O Natal que entre nós se celebra nada tem disso; e defender a paz de forma consequente, isto é, ir além das palavras vazias e hipócritas, tornou-se praticamente proibido ou um comportamento sujeito a rajadas de acusações e insultos.

Evocar nas mensagens oficiais e nas prédicas religiosas cristãs desta época a tragédia sangrenta de Gaza, na Terra Santa, desejar «a esperança em que uma mulher grávida dê à luz um filho vivo, num hospital, e não uma criança morta, diante de um posto de controlo militar», como escreveu o poeta palestiniano Mahmmud Darwish, seria um pequeno mas muito simbólico gesto para nos devolver, ainda que por uns instantes, ao ambiente são, sensível, humanista e pacifista de Belém, na Palestina. Caso contrário, os dignitários cristãos que tomaram a decisão de não festejar e não engalanar o Natal de Belém, em sinal de luto pelas vítimas da nakba, holocausto ou matança na Faixa de Gaza, não passarão de uns despropositados estraga-natais.

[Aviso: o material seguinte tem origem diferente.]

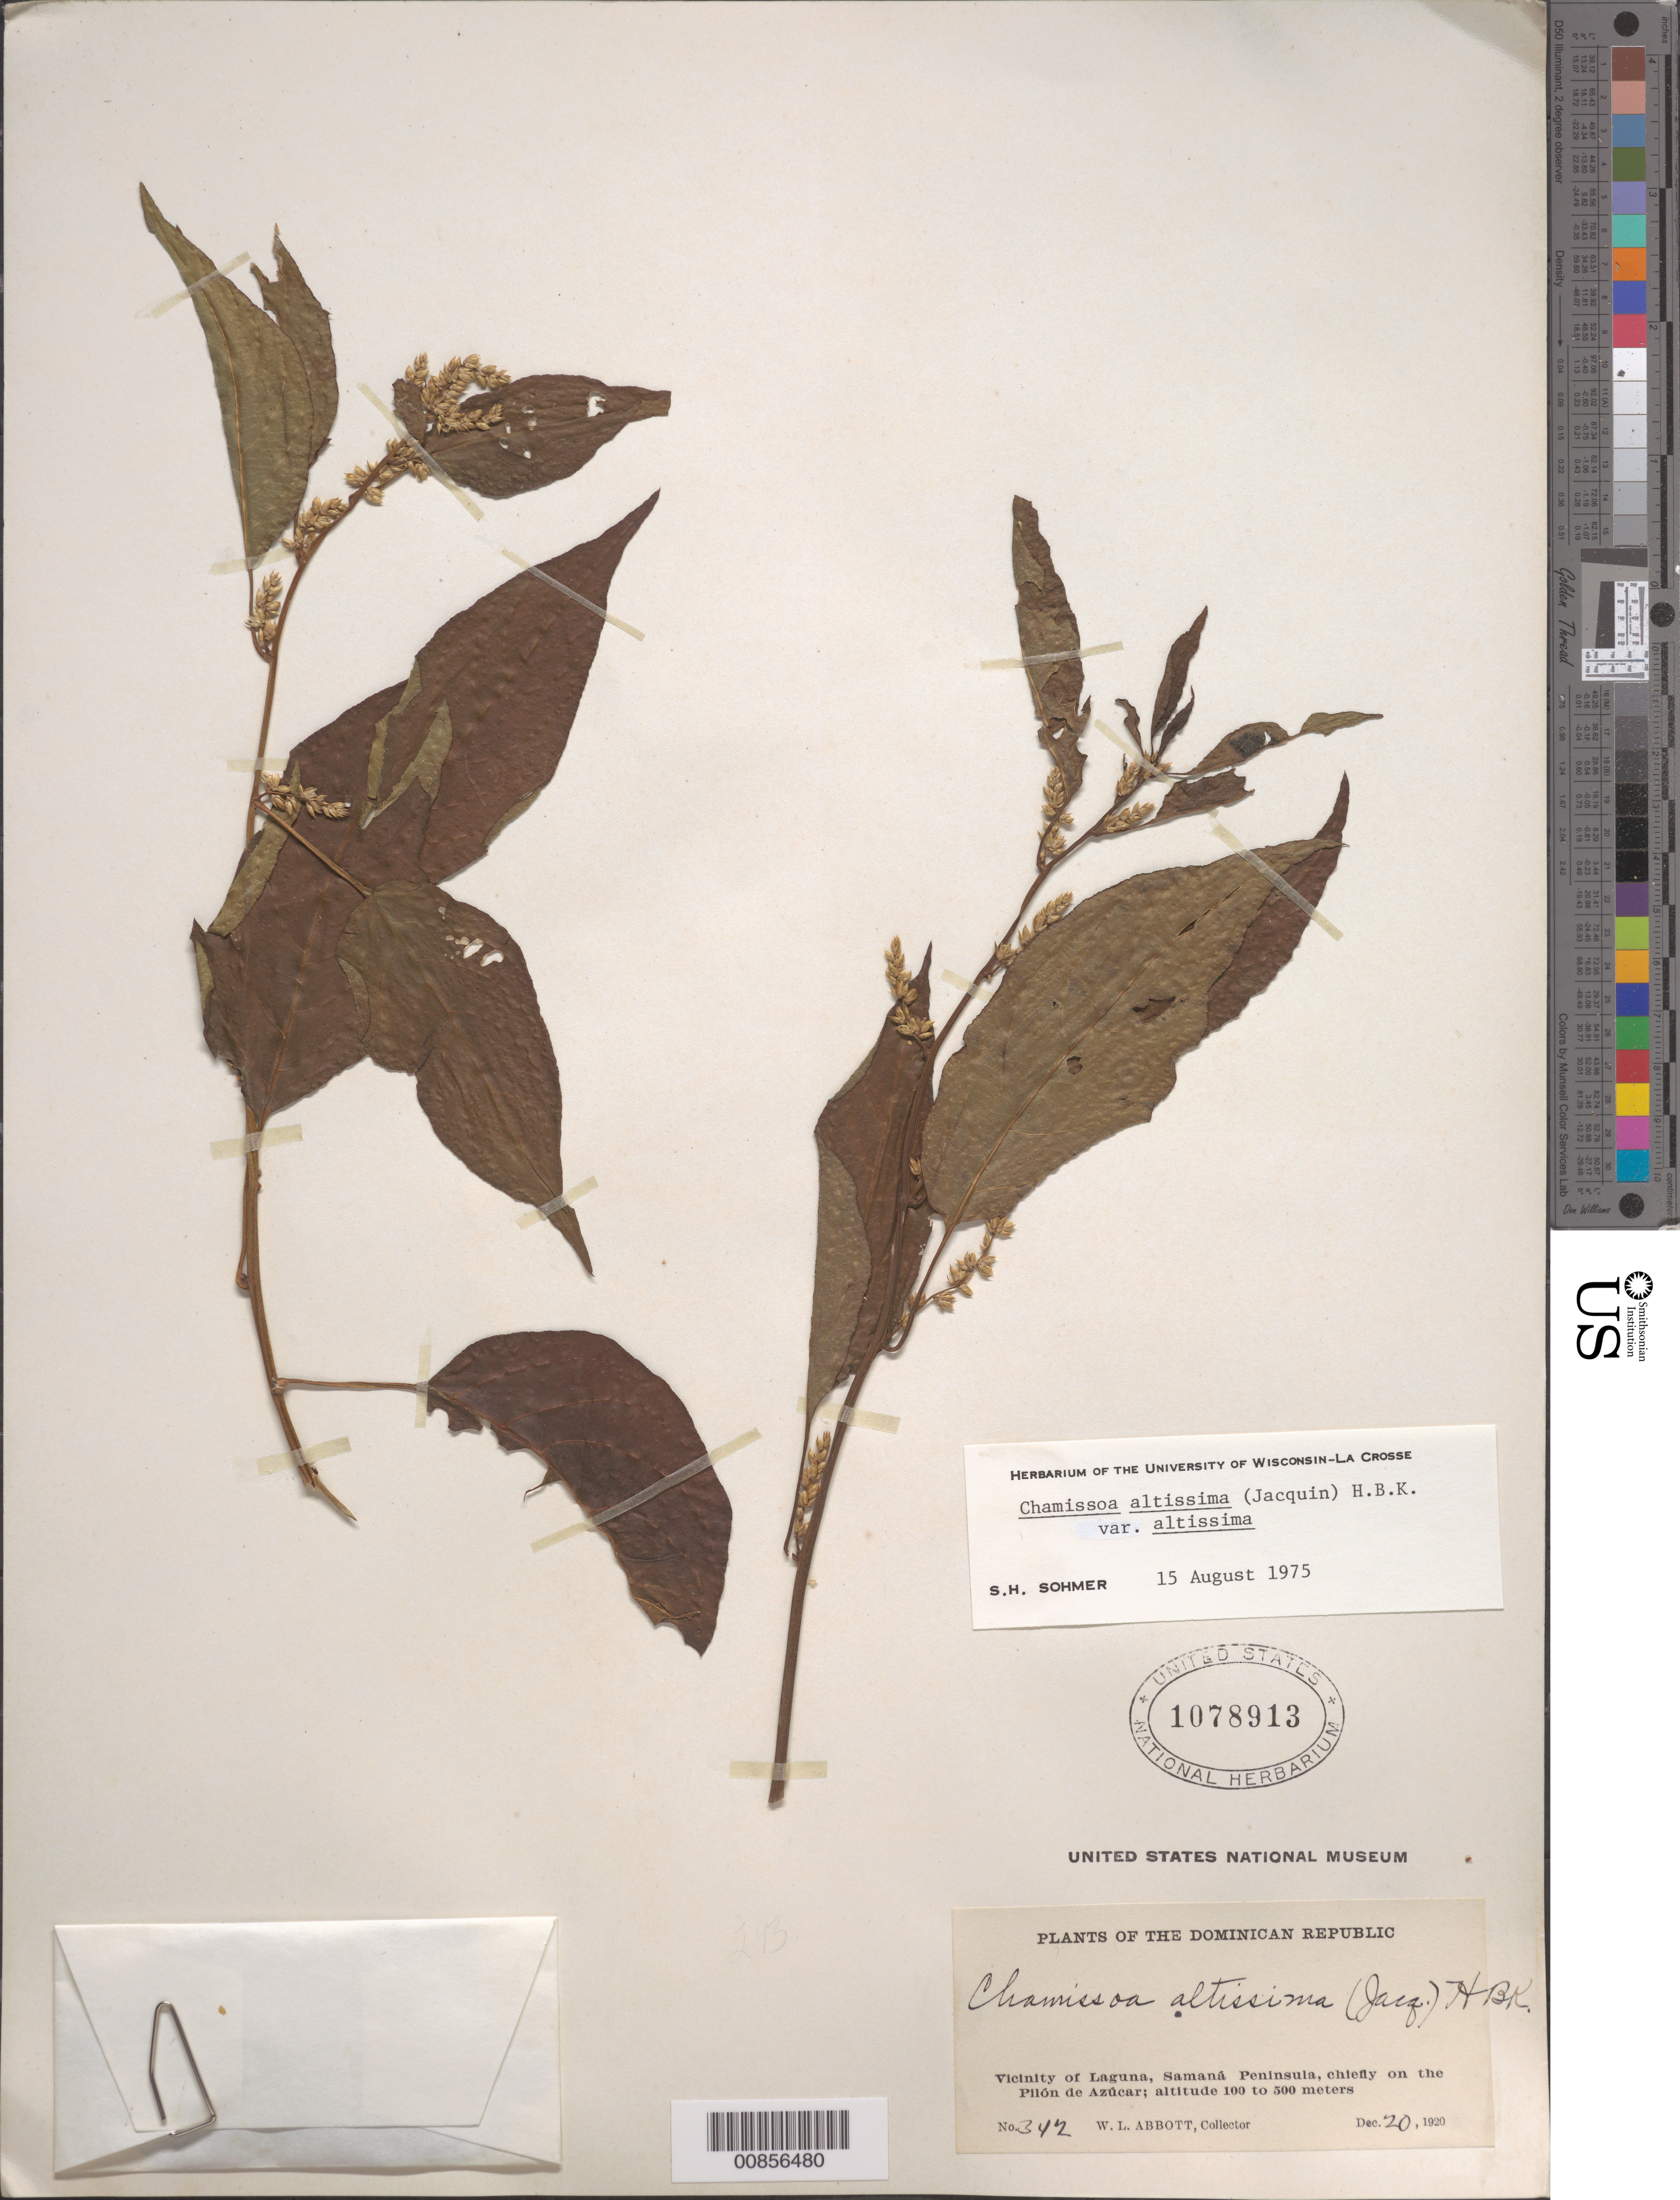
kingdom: Plantae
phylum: Tracheophyta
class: Magnoliopsida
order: Caryophyllales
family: Amaranthaceae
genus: Chamissoa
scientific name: Chamissoa altissima var. altissima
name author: (Jacq.) Kunth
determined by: Sohmer, S. H.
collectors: W. L. Abbott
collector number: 342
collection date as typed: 20 Dec 1920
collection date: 1920-12-20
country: Dominican Republic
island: Hispaniola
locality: Vicinity of Laguna, Samaná Península, chiefly on the Pilón de Azúcar.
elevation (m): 100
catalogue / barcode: US 1078913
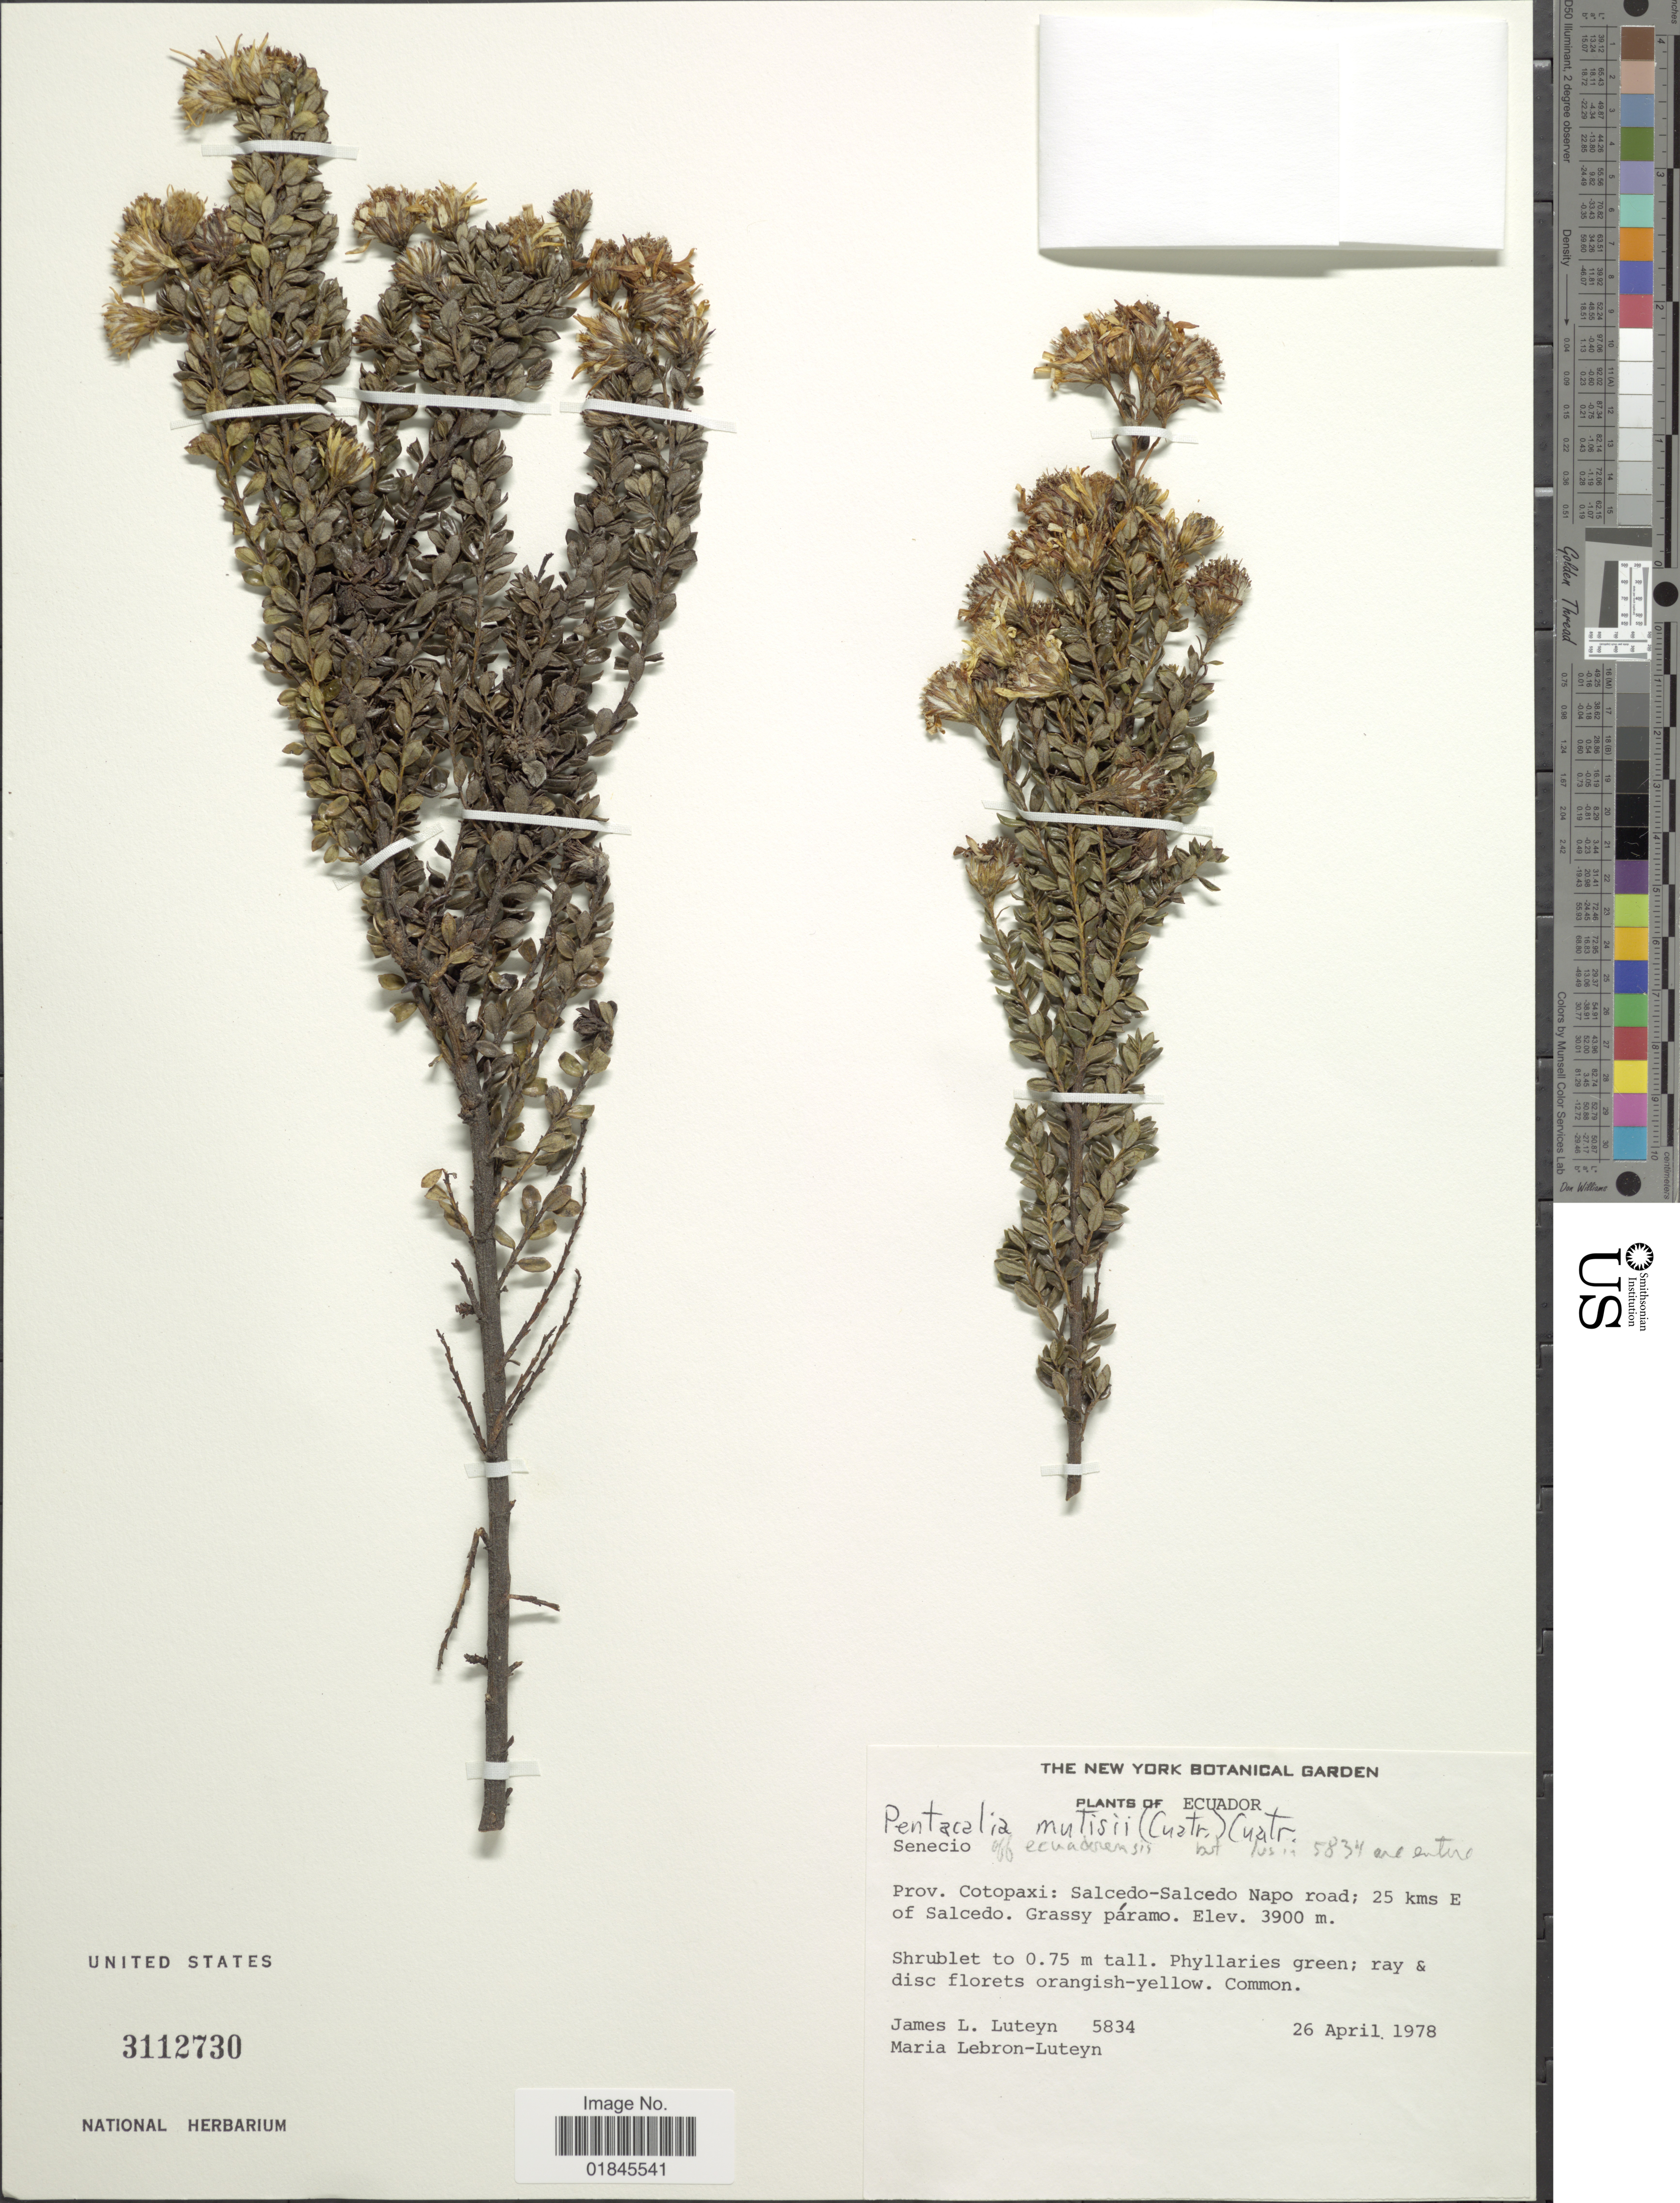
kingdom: Plantae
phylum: Tracheophyta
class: Magnoliopsida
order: Asterales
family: Asteraceae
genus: Pentacalia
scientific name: Pentacalia mutisii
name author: (Cuatrec.) Cuatrec.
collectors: J. L. Luteyn & M. L. Lebrón-Luteyn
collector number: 5834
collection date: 1978-04-26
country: Ecuador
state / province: Cotopaxi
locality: Prov. Cotopaxi: Salcedo - Salcedo Napo road; 25 kms E of Salcedo. Grassy páramo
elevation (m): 3900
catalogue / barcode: US 3112730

Mais desconcertante ainda, isso dir-nos-á que «a cristandade» e a sua autoinduzida vocação civilizacional se esqueceram, há muito, dos caminhos de Belém; terra que, interpretando os sinais dos tempos, está muito mais perto de ser arrasada do que louvada.

Ignoro se a jornalista e escritora norte-americana Caitlin Johnstone é católica, protestante, evangélica, judia, muçulmana, budista, agnóstica, ateia. O que interessa isso? Sei apenas que deixou uma mensagem para este Natal, geograficamente distante mas sintonizada com o espírito realista, despido de hipocrisias, que será adoptado em Belém. «Não vou desviar o olhar» de Gaza, promete. «Não vou desviar o olhar, porque mesmo na minha impotência para ajudar ainda tenho o poder de testemunhar (…) Por mais insultos e acusações que me façam por não desviar o olhar, não vou desviar o olhar (…) Não importa quantas razões os propagandistas e manipuladores inventem para me obrigarem a olhar para outro lado, não vou desviar o olhar.»

Se muitos milhões de pessoas através do planeta guardarem uns momentos para fazer o mesmo e contribuírem para travar os tormentos na Faixa de Gaza e em toda a Palestina, então este Natal terá valido a pena porque ajudou a cumprir desejos que, restaurando o espírito de Belém, na Terra Santa, dizem estar-lhe associados.